Royaume-Uni, 2022
★★★★★
Le premier long-métrage de la cinéaste écossaise Charlotte Wells, Aftersun est une œuvre magnifiquement réalisée qui s’affranchit complètement de tout genre cinématographique. La réalité parfois tendre, parfois déchirante que la réalisatrice et scénariste nous donne à voir, est celle d’un collage puisé de quelques réminiscences de sa jeunesse. Nouvellement récipiendaire de la Louve d’or du meilleur long métrage du Festival du nouveau cinéma (FNC), Aftersun dépeint de manière crue le poids des souvenirs avec une résonance si épineuse qu’elle vous entaillera le cœur au passage. Et votre guérison se fera longue, bien après votre sortie du cinéma. Voilà qui, combiné à la brillance du jeu d’acteurs, est un film qui frappe directement là où ça bouleverse.
Les moments parfaits
L’intrigue met en scène un jeune père divorcé, Calum (Paul Mescal) et sa fille Sophie de 11 ans (Frankie Corio) qui passent leurs vacances dans un « tout-inclus » en Turquie vers la fin des années 90. Calum filme quelques souvenirs de ce voyage à l’aide de sa Panasonic MiniDV, puis c’est rapidement Sophie qui s’en empare. Les images capturées du point de vue des personnages touchent par leur authenticité qui semble donner à voir le réel. Elles transpirent d’innocence et dépeignent avec beauté la légèreté du moment présent.
Calum et Sophie, se reposent, mangent, jouent au billard, boivent, se baignent, et se reposent encore. Bien qu’atmosphérique, c’est loin d’être un film contemplatif. Si Calum est rongé par une santé mentale cafardeuse, Sophie, elle navigue à travers les émotions insaisissables qui émergent lorsqu’on fait les choses pour la toute première fois. Elle envie une sexualité qu’elle ne comprend pas très bien encore.
Sans ne jamais prendre le spectateur par la main, Charlotte Wells brosse un tableau d’une précision hors pair de cette période charnière entre l’enfance et l’adolescente. Puis il y a une constante menace qui guette, il est toutefois impossible de bien la cerner avant la fin du film. C’est précisément là que se trouve le génie de la plume de Charlotte Wells. Ces vacances, bien qu’idylliques, laissent présager une catastrophe imminente. Ou pire encore : le caractère éphémère des moments parfaits.
Réorganiser les fragments
Comme il est impossible d’anticiper comment certains souvenirs évoluent après le départ d’un être cher, Charlotte Wells crée un univers cinématographique intime pour nous faire vivre la douleur de ses personnages. Elle nous invite à nous demander s’il est possible de se réconcilier avec ceux qui sont partis, lorsqu’il ne reste d’eux qu’un amalgame vertigineux de souvenirs flous.
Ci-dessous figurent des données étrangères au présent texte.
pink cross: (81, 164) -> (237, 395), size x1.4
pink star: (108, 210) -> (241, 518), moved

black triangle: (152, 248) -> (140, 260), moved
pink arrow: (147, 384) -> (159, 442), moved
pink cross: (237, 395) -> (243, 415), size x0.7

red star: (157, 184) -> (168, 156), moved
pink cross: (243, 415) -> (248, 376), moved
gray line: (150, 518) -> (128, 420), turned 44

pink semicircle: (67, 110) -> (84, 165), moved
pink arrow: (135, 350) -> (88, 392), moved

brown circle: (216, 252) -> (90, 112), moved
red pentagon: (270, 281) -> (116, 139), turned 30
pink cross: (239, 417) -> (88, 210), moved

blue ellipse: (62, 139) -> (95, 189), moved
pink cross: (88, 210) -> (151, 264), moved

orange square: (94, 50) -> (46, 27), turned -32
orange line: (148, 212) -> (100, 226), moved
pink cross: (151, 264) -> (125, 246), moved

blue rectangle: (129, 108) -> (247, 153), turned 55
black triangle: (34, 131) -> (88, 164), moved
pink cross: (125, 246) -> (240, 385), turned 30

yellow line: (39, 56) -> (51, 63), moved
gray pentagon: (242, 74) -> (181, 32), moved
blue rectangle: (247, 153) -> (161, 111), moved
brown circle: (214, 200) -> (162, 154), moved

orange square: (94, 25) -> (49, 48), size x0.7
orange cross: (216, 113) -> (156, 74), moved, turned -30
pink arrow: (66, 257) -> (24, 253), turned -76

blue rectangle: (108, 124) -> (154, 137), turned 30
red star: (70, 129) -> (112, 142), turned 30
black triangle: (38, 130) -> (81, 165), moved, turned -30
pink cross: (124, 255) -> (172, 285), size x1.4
La force d’Aftersun réside aussi dans les échanges entre les deux personnages. Une telle complicité ne se feint pas. Les dialogues sculptés dans les non-dits d’une poésie de tous les jours laissent entrevoir une vulnérabilité déconcertante. Il n’y a pas plus doux que de voir Sophie et Calum complices dans un monde aussi incertain. Le film aussitôt commencé, on s’attache viscéralement aux personnages. Il est facile de s’abandonner dans cette histoire si bien ficelée qui sait tenir en haleine sans avoir recours à de grands artifices.
Voir Aftersun c’est un peu comme feuilleter un album de photos de famille. C’est un peu comme prendre le temps d’écouter un vieux VHS d’une époque plus simple. C’est une expérience qui simule le sentiment de rêvasser à une journée plus belle, plus paisible que celle d’aujourd’hui. Comme si nous avions tous en banque, enfouis dans un coin perdu de notre esprit, ce moment vaporeux de douceur. Aftersun nous avale, puis nous recrache. C’est une œuvre qui porte bien son nom puisque c’est un véritable baume sur le cœur qui nous transporte à travers le temps et l’espace avec une familiarité étrangement personnelle.